Extracted page text data:
====================
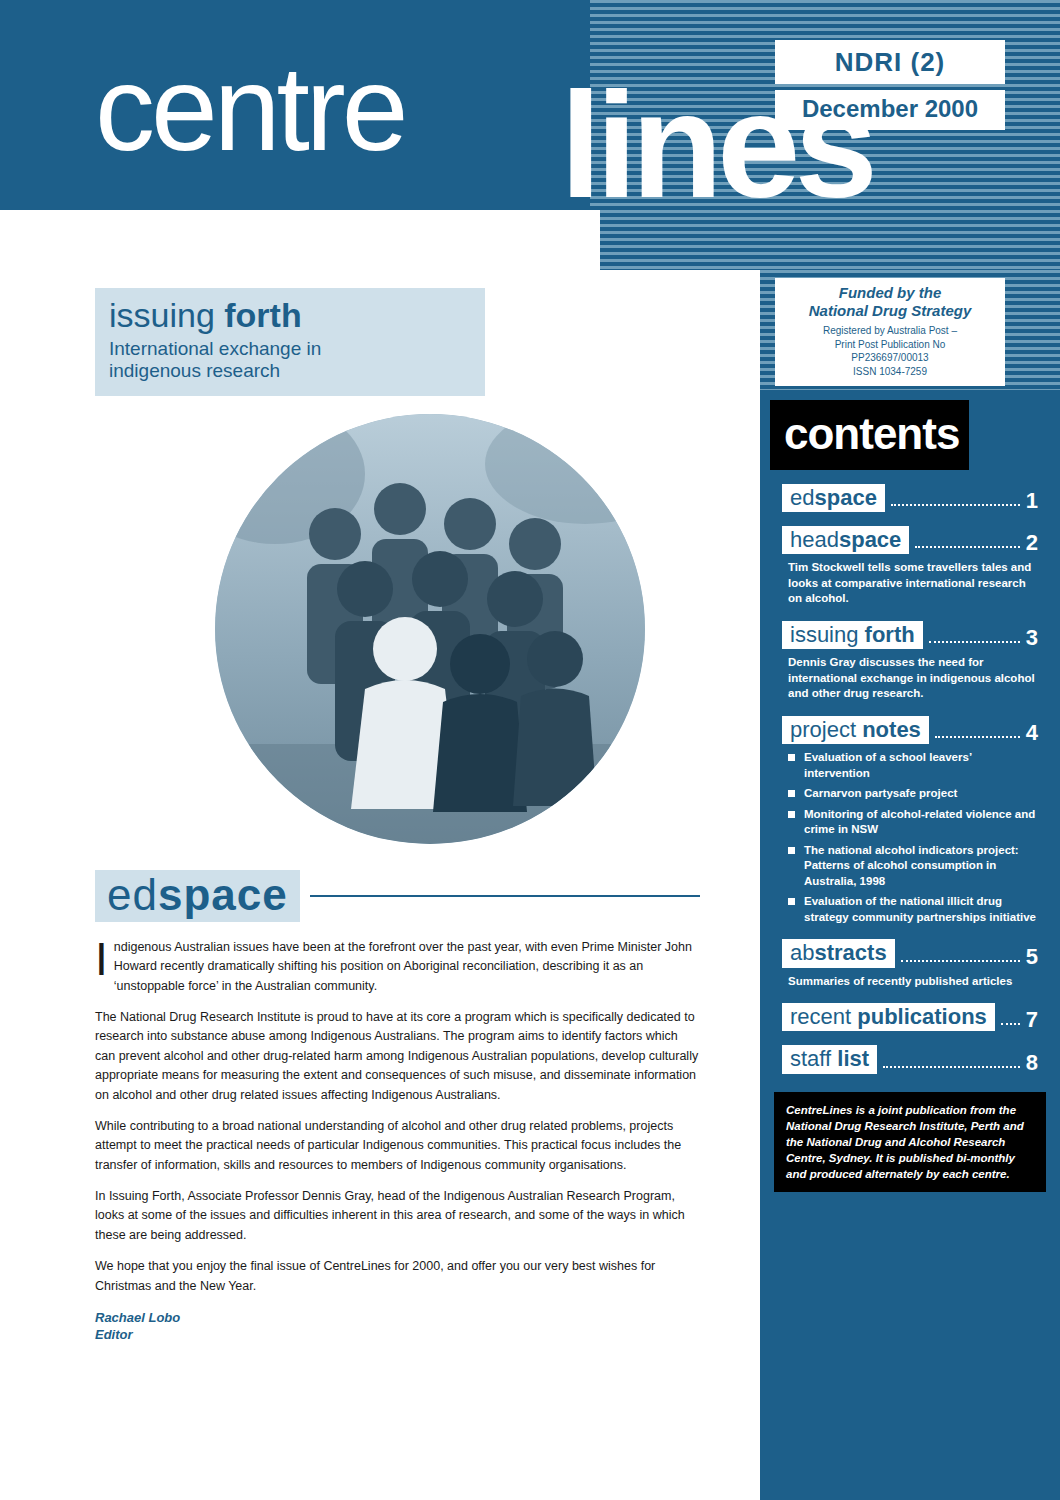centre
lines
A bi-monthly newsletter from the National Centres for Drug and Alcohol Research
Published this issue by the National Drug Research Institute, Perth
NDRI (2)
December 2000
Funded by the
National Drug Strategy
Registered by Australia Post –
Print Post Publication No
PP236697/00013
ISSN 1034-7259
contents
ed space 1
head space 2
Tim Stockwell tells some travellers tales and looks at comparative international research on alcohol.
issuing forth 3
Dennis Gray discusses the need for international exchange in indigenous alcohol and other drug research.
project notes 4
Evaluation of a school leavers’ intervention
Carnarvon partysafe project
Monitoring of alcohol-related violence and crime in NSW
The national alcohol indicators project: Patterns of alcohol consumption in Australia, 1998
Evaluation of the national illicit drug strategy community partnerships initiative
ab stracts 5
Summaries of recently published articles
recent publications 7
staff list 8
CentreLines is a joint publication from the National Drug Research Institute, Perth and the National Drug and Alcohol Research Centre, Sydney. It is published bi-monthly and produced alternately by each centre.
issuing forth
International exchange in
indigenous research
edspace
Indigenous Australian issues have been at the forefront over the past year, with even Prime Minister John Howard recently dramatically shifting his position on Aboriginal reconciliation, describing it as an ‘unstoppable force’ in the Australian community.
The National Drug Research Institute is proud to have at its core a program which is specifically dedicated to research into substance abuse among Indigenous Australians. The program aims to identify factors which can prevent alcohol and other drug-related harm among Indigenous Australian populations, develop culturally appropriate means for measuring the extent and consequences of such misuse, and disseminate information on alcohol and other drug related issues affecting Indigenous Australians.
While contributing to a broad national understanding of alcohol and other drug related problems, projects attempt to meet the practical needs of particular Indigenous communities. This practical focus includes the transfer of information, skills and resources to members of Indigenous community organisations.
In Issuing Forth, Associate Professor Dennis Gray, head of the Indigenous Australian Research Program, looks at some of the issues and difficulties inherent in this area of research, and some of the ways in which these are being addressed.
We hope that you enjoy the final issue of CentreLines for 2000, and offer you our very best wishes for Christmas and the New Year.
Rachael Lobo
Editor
====================
• Exercise
Which lines above run from the one containing "December 2000" to the one containing "staff list 8"? Give them again exactly, both ends included.

• Solution below
December 2000
Funded by the
National Drug Strategy
Registered by Australia Post –
Print Post Publication No
PP236697/00013
ISSN 1034-7259
contents
ed space 1
head space 2
Tim Stockwell tells some travellers tales and looks at comparative international research on alcohol.
issuing forth 3
Dennis Gray discusses the need for international exchange in indigenous alcohol and other drug research.
project notes 4
Evaluation of a school leavers’ intervention
Carnarvon partysafe project
Monitoring of alcohol-related violence and crime in NSW
The national alcohol indicators project: Patterns of alcohol consumption in Australia, 1998
Evaluation of the national illicit drug strategy community partnerships initiative
ab stracts 5
Summaries of recently published articles
recent publications 7
staff list 8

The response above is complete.